Three University of Cape Town (UCT) players were among the South African women’s and men’s water-polo teams who are back from the International Swimming Federation (FINA) World League Intercontinental Cup competition in Australia having acquired some valuable new skills.
The students, Nicola MacLeod (final-year BSc in anatomy and genetics), and Liam Neill and David Rom (both completing a BCom in finance and accounting) all did their best for South Africa, even though the teams turned in less than stellar performances.
The men’s and women’s teams both placed eighth out of eight teams, with Australia and the United States (US) bagging gold medals in the men’s and women’s divisions respectively.
The South African team have a lot to celebrate, however, according to MacLeod.
“It’s always tough coming from a South African standpoint. We are not professionals, we are students who take out of our own time, and we are not funded at all. All the other teams are professionals who are on a completely different level,” she explained.
In addition, most of the international water-polo championships take place in June or July, which is South Africa’s off-season.
While the results don’t immediately reflect it, there have been improvements in the teamʼs performance, MacLeod said.

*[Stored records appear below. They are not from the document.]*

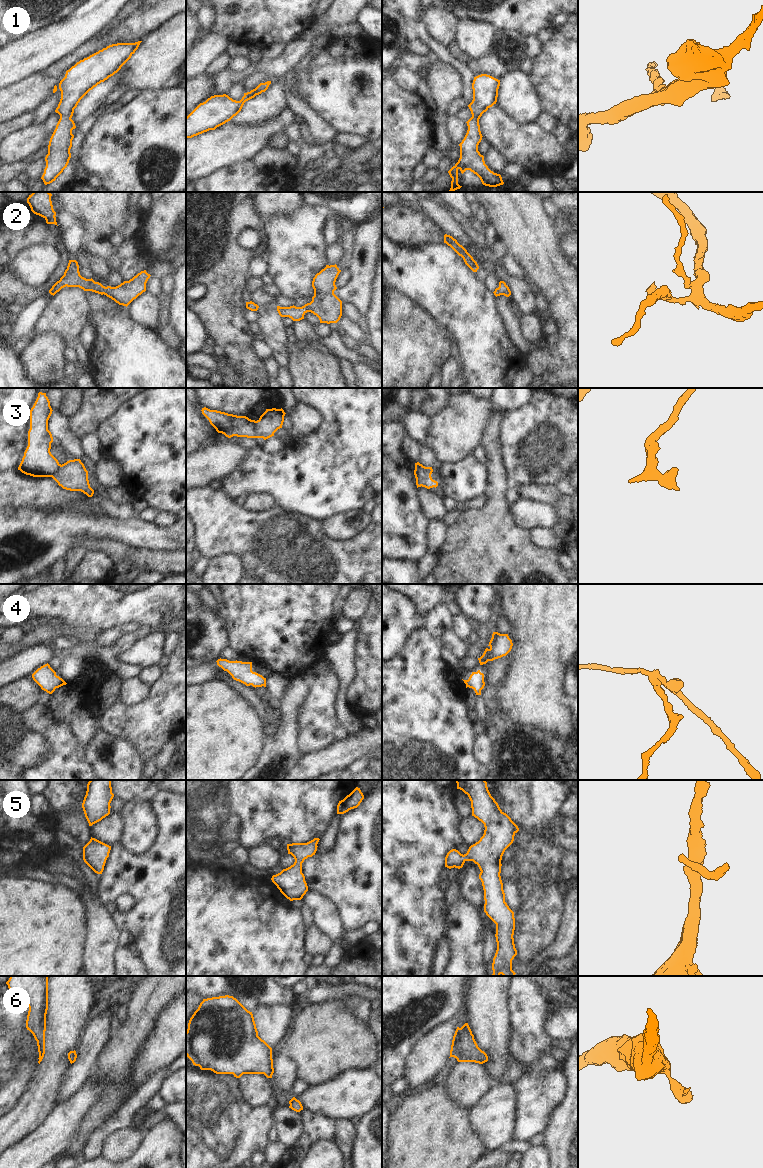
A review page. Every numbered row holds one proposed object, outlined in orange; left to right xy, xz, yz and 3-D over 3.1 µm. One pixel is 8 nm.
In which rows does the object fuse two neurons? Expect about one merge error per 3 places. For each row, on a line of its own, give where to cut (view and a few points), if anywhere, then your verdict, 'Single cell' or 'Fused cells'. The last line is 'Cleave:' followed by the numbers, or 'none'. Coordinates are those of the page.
1: No split. Single cell
2: No split. Single cell
3: Split along yz (415, 467), (432, 470). Fused cells
4: No split. Single cell
5: No split. Single cell
6: No split. Single cell
Cleave: 3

“We try and train in our off-season but usually it’s very difficult to stay fit. We go in there and get pummelled. But this time we could keep up with [the other teams]. It was hardly ever them beating us on pure fitness, which was really cool.”
It was also a great experience for the players to compete against Kazakhstan and New Zealand, who are on a similar level to the South Africans.
“Usually when you go to the big tournaments you would play the US, Hungary and Australia, and they are just going to pummel you the whole time,” she added.
The other benefit of the Intercontinental Cup is the practice it afforded the South Africans.
“This was also like a warm-up for the World Championships which we don’t usually have,” said MacLeod, adding that they gained valuable experience and skills to bring back home.
“This year we competed a lot more than we have in the past. It doesn’t show that in the results, but as a water-polo player, you know if you’re watching the games that it is all getting better.
“We went in, both teams, a lot fitter than we have been in the past because we came from our local nationals and we were the fittest we should be. Going in there, it showed.”
“It doesn’t show that in the results, but as a water-polo player, you know if you’re watching the games that it is all getting better.”
MacLeod said it was an amazing experience for them to represent South Africa.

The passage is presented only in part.